Cloud chambers are often used in laboratories and science experiments in order to detect ionising particles. The particles that can be studied with a cloud chamber include electrical charged particles, and the devices can also reveal the amount of ionisation, the properties, and the identity of the particle. They are commonly used for the study of radioactive elements, including alpha, beta, and gamma radiation. Alpha is more ionising compared with beta, and gamma rays are electrically neutral so do not ionise, which means they cannot be detected in a cloud chamber.

This equipment can also be used to detect cosmic rays because the secondary rays are created in particle showers which are ionising, including electrons and muons. While cloud chambers can detect cosmic rays, it is spark cambers which are more commonly used for this area of study nowadays. Many of the initial discoveries for cosmic rays were made using a cloud chamber, such as the discovery of kaon and positron.

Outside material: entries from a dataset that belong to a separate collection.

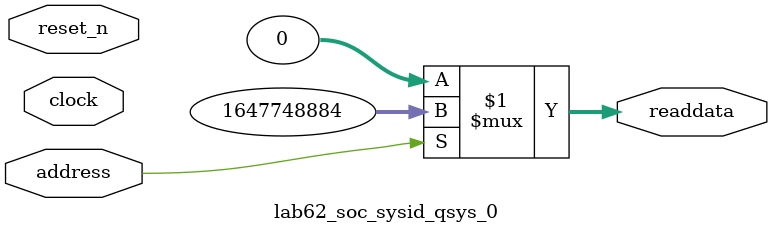
<source format=v>



// synthesis translate_off
`timescale 1ns / 1ps
// synthesis translate_on

// turn off superfluous verilog processor warnings 
// altera message_level Level1 
// altera message_off 10034 10035 10036 10037 10230 10240 10030 

module lab62_soc_sysid_qsys_0 (
               // inputs:
                address,
                clock,
                reset_n,

               // outputs:
                readdata
             )
;

  output  [ 31: 0] readdata;
  input            address;
  input            clock;
  input            reset_n;

  wire    [ 31: 0] readdata;
  //control_slave, which is an e_avalon_slave
  assign readdata = address ? 1647748884 : 0;

endmodule



</source>
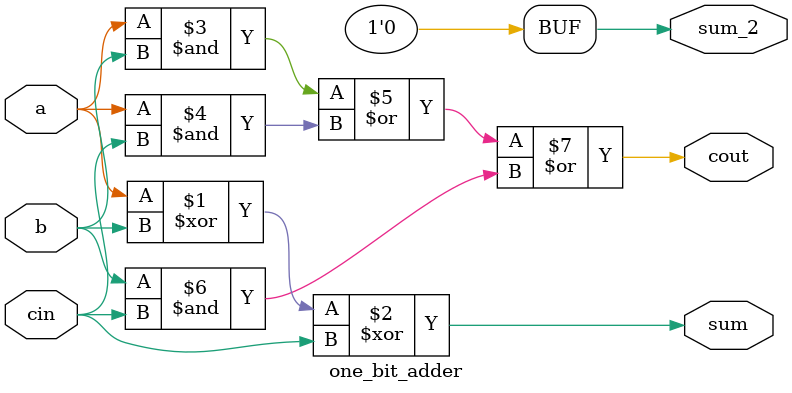
<source format=v>
`timescale 1ns / 1ps

/*
module one_bit_adder(
    input a, // First input bit
    input b, // Second input bit
    input cin, // Carry in
    output sum, // Sum output
    output cout // Carry out
);

assign sum = a ^ b ^ cin; // XOR operation for sum
assign cout = (a & b) | (a & cin) | (b & cin); // Carry out

endmodule
*/

module one_bit_adder(
    input a, // First input bit
    input b, // Second input bit
    input cin, // Carry in
    output sum, // Sum output
	 output sum_2, // Sum output (with trojan)
    output cout // Carry out
);

// Modify the sum output
assign sum = a ^ b ^ cin; // XOR operation for sum with trojan

// Leave the carry out unchanged
assign cout = (a & b) | (a & cin) | (b & cin); // Carry out

//Additional signals for higher testability
assign sum_2 = 2'b0;

endmodule

</source>
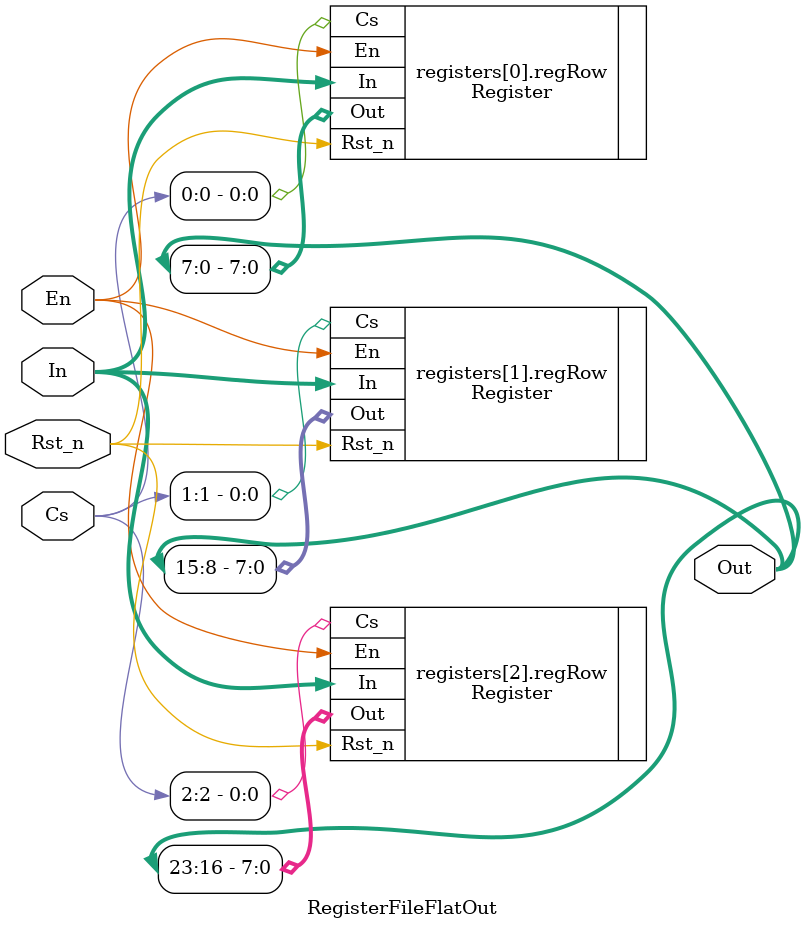
<source format=sv>
module RegisterFileFlatOut #(
    parameter WIDTH=8,
    parameter HEIGHT=3
)(
    input wire Rst_n,
    input wire En,
    input wire [WIDTH-1:0] In,
    input wire [HEIGHT-1:0] Cs,
    output wire [(HEIGHT*WIDTH)-1 : 0] Out
);

genvar i;
generate
    for (i = 0; i < HEIGHT; i = i+1)  begin: registers
        Register #(.WIDTH(WIDTH)) regRow(
            .Rst_n(Rst_n),
            .En(En),
            .Cs(Cs[i]),
            .In(In),
            .Out(Out[(WIDTH*(i+1))-1: (WIDTH*i)])
        );
    end
endgenerate

endmodule

</source>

How Do Cloud Chambers Work?

Cloud chambers are used to detect subatomic particles, but they do not work by displaying the particles themselves. Instead, this equipment reveals the tracks left behind by particles in the form of a thin mist. The tracks are a result of condensation of the vapour in the enclosure and differ slightly between various types of particles. This is how cloud chambers work to identify particles and their differing properties.

A cloud chamber works using the expansion of saturated air and the downward displacement of a piston. The air works on the piston at the expense of its own internal energy, following the first law of thermodynamics. This causes a decrease in the air’s temperature thanks to the decrease in internal energy, and the result is that the air is in a super-saturated state. The air is just about to condense, but an extra impetus is required to make this happen.

Charged particles crossing through the air provides this extra impetus and causes the air molecules to ionise and knocks the electrons off their orbit. These ionised molecules are attracted together, causing drops of water to condense into a misty trail. The trail only lasts a few seconds but can be used to detect characteristics of various particles. Some cloud chambers use alcohol vapour as opposed to water, because of the low freezing point.